Na grudniowy spływ Wierzycą wybrałem się z gdańskim Studenckim Klubem Kajakowym Morzkulc, czyli Topielec ( http://www.morzkulc.pg.gda.pl ). I jak co roku stawiło się kajakowe towarzystwo z całej Polski.

Spływ, choć grudniowy, zimowy na pewno nie był. Kiedy wodowaliśmy kajaki w Bączku, wiosce oddalonej kilkanaście kilometrów na północ od Starogardu Gdańskiego, słońce miło przygrzewało i było kilka stopni powyżej zera. Pamiętając, jak przed rokiem strasznie zmarzły mi ręce na morzkulcowym spływie Niechwaszczą, zabrałem trzy pary rękawiczek. Niepotrzebnie. Na wodzie dało się wytrzymać nawet bez czapki.

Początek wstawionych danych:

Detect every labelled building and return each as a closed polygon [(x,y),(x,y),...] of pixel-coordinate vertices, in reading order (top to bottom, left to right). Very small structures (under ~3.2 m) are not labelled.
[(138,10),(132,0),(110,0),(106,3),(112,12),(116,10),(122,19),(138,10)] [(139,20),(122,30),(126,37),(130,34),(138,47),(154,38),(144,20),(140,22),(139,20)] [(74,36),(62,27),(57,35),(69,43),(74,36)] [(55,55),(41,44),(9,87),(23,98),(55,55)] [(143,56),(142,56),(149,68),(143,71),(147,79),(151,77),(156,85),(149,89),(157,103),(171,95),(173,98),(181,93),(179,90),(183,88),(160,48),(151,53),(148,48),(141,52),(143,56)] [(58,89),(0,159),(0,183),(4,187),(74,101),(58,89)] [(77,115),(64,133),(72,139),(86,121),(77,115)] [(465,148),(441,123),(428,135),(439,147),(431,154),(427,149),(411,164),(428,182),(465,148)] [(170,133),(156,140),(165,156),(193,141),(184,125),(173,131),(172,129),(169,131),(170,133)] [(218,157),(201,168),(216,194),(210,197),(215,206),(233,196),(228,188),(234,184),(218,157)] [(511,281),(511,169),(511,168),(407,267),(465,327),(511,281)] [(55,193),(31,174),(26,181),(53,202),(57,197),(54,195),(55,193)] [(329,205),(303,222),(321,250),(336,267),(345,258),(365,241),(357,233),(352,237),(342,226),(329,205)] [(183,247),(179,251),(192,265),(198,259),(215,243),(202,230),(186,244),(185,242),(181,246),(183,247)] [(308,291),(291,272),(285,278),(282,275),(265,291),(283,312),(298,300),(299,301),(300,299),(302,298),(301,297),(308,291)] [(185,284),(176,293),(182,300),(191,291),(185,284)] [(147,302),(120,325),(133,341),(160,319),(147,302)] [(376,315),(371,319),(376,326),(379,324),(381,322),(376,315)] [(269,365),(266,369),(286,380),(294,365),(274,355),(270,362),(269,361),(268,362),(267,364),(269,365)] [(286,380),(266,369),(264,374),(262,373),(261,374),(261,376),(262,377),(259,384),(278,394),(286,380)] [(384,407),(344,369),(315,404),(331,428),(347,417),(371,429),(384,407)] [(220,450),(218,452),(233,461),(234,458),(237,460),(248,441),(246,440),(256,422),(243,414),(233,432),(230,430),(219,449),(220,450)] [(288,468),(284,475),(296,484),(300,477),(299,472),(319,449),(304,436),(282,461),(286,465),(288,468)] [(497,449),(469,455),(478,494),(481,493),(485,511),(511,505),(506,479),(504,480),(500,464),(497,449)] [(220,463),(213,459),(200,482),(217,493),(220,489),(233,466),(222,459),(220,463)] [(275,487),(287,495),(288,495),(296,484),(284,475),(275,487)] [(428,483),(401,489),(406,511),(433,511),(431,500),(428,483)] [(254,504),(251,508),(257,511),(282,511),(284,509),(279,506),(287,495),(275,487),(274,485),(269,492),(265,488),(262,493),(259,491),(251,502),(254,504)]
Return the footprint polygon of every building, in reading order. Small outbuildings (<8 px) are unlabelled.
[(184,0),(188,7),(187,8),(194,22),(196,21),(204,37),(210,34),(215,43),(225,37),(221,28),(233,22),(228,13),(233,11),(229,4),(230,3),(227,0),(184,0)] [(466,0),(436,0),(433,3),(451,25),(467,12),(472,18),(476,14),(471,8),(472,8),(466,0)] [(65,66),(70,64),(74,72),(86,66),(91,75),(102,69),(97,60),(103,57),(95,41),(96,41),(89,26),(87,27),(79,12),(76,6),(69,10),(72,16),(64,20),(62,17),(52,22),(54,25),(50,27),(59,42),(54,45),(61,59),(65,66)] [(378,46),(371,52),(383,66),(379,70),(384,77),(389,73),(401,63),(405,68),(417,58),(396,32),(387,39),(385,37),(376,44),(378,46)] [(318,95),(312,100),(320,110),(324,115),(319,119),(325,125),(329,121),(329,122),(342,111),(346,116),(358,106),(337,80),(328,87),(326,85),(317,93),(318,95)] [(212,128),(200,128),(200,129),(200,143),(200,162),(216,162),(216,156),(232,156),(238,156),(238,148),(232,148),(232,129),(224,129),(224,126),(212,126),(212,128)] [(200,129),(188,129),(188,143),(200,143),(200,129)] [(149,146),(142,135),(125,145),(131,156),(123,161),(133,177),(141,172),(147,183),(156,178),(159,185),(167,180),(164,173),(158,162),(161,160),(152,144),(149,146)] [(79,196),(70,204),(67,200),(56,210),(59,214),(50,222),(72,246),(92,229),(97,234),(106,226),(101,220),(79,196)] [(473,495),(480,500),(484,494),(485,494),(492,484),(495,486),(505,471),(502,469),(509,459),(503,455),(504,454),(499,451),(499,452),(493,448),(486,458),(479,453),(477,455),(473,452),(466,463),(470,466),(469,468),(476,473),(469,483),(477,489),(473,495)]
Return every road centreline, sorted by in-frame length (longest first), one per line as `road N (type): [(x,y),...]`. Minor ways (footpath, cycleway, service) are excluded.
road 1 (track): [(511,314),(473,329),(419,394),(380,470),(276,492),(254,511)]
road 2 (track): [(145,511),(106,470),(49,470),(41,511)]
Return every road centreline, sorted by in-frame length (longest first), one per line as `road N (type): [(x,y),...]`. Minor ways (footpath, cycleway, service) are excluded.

Jedni kajakarze dostali dwójki, inni kanadyjki, mnie przypadła jedynka - lekka, zgrabna, poręczna podczas "przenosek", łatwiej pokonuje się nią przeszkody. Ale wymaga czujności. Wystarczyło, że na parę sekund przestałem wiosłować, by zrobić zdjęcie, błyskawicznie wykręcała, robiąc przeróżne esy-floresy.

Wierzyca, choć to rzeka nizinna, ma w sobie coś z rzeki górskiej - miejscami bardzo szybki nurt, niekiedy małe bystrza. W dodatku tu i ówdzie kryją się pod wodą spore głazy. Ale bez obaw - woda była wysoka, więc łatwo dało się je ominąć.

Woda czysta, aż dziw bierze, żadnych puszek czy butelek, jak to zwykle bywa na naszych rzekach. Uroku dodają Wierzycy wysokie strome brzegi. Nie upłynął kwadrans, a spływ rozciągnął się na dużej przestrzeni. I choć płynąłem sam, co rusz kogoś mijałem, więc były okazje do pogawędek i poczęstunku. Ktoś zaproponował mi jabłko, poznany przed chwilą kajakarz uraczył mnie doskonałym sokiem z kiszonych ogórków...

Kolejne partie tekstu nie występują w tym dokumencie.